(Beginning of Document extract)
The market for repurchase agreements, so-called repos, will continue to undergo dynamic growth in the coming years and electronic trading platforms will play a decisive role in this.
At the same time non-electronic trading and the use of voice brokers will continue to decline in importance and therefore focus primarily on more complex product variations. This is the conclusion that management and technology consultant BearingPoint arrived at in its third survey on electronic repo trading, which the company releases today. A significant part of the survey deals with analyzing the leading competing electronic platforms: Broker Tec, EUREX Repo and the platforms of MTS Group. The results are based on a survey of over 20 repo traders, clearing and settlement experts, the company's own research and third-party surveys.
The growth of electronic trading requires further standardization
According to Frank Gast, Manager of Financial Services at BearingPoint, the biggest challenge facing the providers lies in the bundling of liquidity on the platforms in a manner that will ensure market-appropriate prices at any given time. He explains:
"Customers will only use the systems if they offer an advantage over the broker-based, non-electronic trading. The primary advantage is high trading volume, which can only be achieved through the further standardization of repo products."
(End of Document extract)
**What you will do:**
1. Which electronic platforms does the text on the BearingPoint repo survey name as the leading competitors?
2. Carry on the text on electronic repo trading, starting after its final sentence.
(Beginning of Given information)
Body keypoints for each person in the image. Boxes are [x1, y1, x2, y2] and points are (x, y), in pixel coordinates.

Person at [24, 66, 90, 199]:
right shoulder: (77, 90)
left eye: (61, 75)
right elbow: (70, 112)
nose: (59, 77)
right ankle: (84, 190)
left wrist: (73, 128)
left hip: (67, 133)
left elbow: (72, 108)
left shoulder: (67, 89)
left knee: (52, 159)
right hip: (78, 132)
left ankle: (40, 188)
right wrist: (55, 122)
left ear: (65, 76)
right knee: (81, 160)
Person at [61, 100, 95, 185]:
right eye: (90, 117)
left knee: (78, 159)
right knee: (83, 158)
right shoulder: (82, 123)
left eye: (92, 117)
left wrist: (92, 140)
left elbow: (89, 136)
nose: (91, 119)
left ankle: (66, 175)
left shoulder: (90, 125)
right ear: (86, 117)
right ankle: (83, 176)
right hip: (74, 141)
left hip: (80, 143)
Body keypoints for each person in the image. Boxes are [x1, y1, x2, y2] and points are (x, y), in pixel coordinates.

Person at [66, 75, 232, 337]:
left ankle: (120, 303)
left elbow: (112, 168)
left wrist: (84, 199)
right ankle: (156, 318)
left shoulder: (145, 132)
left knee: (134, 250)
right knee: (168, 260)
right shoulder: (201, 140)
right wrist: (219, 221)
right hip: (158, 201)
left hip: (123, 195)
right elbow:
(End of Given information)
**Responses to the exercise:**
1. Broker Tec, EUREX Repo and the platforms of MTS Group.

2.
According to the BearingPoint survey, the further regulation of capital markets in conjunction with Basel II, capital adequacy guidelines, and the effects of the elimination of guarantor liability in 2005 all speak for the dynamic growth of standardized trading, which reached a volume of 5.9 billion euros on the European market at the end of 2005. Electronic platforms currently handle nearly 25 percent of European repo trading volume. The further growth of this share would require additional investment in customer-friendly processes and making trading conditions more attractive. According to the study the investment costs for participation in the repo market are in part a significant barrier to the expansion of new customer business.
Banks lack in part the technical prerequisites for fully electronic repo trading
"Banks will also have to optimize their technical infrastructure if they want to be able to efficiently and cost-effectively use electronic money market trading as a profitable source of refinancing," says Peter Schurau, senior vice president of BearingPoint GmbH in Germany, and responsible for the Financial Services practice in Europe."
Schurau continues: "We determined that small and midsize banks in particular lack the electronic interfaces for standardized money market trading that would enable real straight-through processing. To expand repo trading into an efficient liquidity control tool would in part require considerable investment on the demand side, Schurau added."